If the answer to the first 2 is yes the Ref MUST give a Red card. Mitigation can only be one level, no matter how many mitigating factors – so a yellow card is the alternative.

The “Rugby collision” is no longer recognised. Either there is Foul Play or there is not. Zero tolerance on dangerous play involving the head.

If there is open space between the players before the incident and the offending player has a clear sight of his opponent, mitigation is not considered.

Aled Brew Incident

Ian Tempest followed the correct framework process, had no choice but Red Card, made the right decision.

Illegal “Fend”

If the non carrying arm is away from the body and used to fend off a tackler (i.e. forearm or elbow) that is a fend and illegal – will be punished with penalty. The exception is when the ball carrier “braces” going into contact and keeps the arm close to the body, he can then “brush” the tackler off.

Clear Out

A player going into a ruck with his arm “tucked” is clearing out illegally. If that results in contact with head the high tackle sanction framework applies.

Off Feet at Ruck

I raised the point that players are supposed to “endeavour to stay on their feet at the ruck” –this is seldom penalised. Tony said they should be, except that current ref interpretations allow leeway to go off feet if they effect a successful clear. I asked if Refs would therefore publish that interpretation so spectators knew and would feel less inclined to barrack refs. He said “good idea, but we won’t do it” – but would not explain why not.

The “Caterpillar”
Players must be properly bound- not just e.g. a hand on teammates hip. Ball must be beneath the body of a player bound in –otherwise it is out and fair game. At caterpillar, if ball is out players should go for the ball not the 9.


- The key is scrum must be stable and safe. A straight pushing contest is demanded. Refs particularly look for Tighthead levering the loosehead down and Loosehead pulling down and of course wheeling.
- Ball in straight. That “is not going to happen”. He did say “It’s a lot better than it was.” This was met by some ironic comments!
- Bath v Northampton -9 minutes of scrums. The lengthy scrum period from 60-69 mins was because the nature of offences varied. Asked why a penalty try was not given he commented that Bath were not going forward at time of the scrum offences so a PT could not be given. I reminded him that he gave the same answer 6 years ago (Bath v Sale) when it was not possible for Bath to go forward because of scrum collapse by Sale.

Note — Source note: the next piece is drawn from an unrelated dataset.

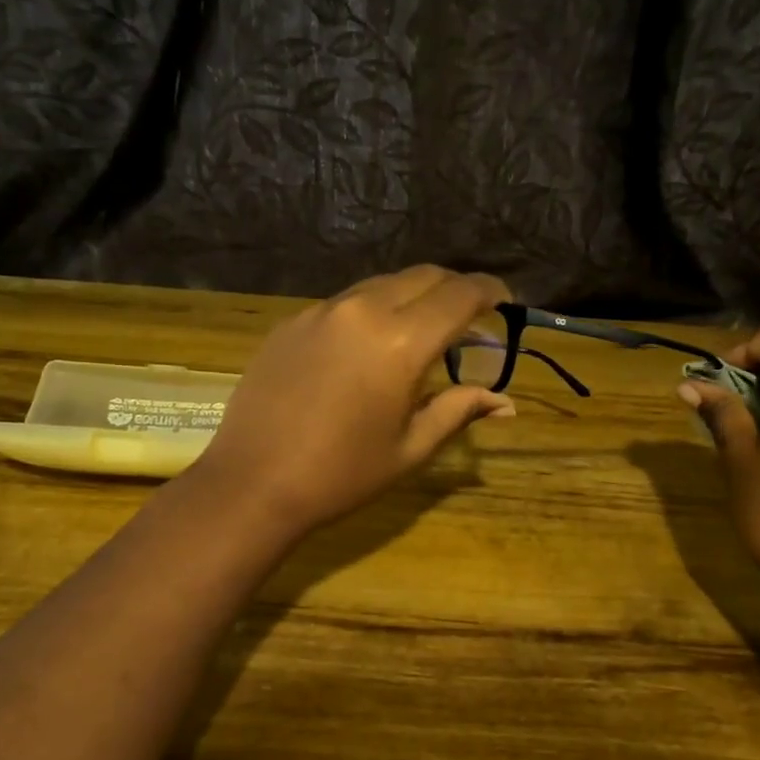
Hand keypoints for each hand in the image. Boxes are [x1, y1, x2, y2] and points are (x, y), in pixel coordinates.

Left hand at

His comment this time was that on the 2 occasions a PT might have been given Zach chose to pick up the ball (one a fresh penalty, two the try). Had it stayed in an advancing scrum PT would have resulted.
- Bath scrum. Known among refs last season as “difficult to ref”. This season as “much improved, very good.”


Refs are to be hot this year on offside- particularly “back foot” and in front of kicker.

I hope these explanations prove useful. It was a busy evening, with many questions. I would have liked to ask a few more but there simply was not time. I took no notes so the above is from memory – if anybody else was there and has anything to add, please do.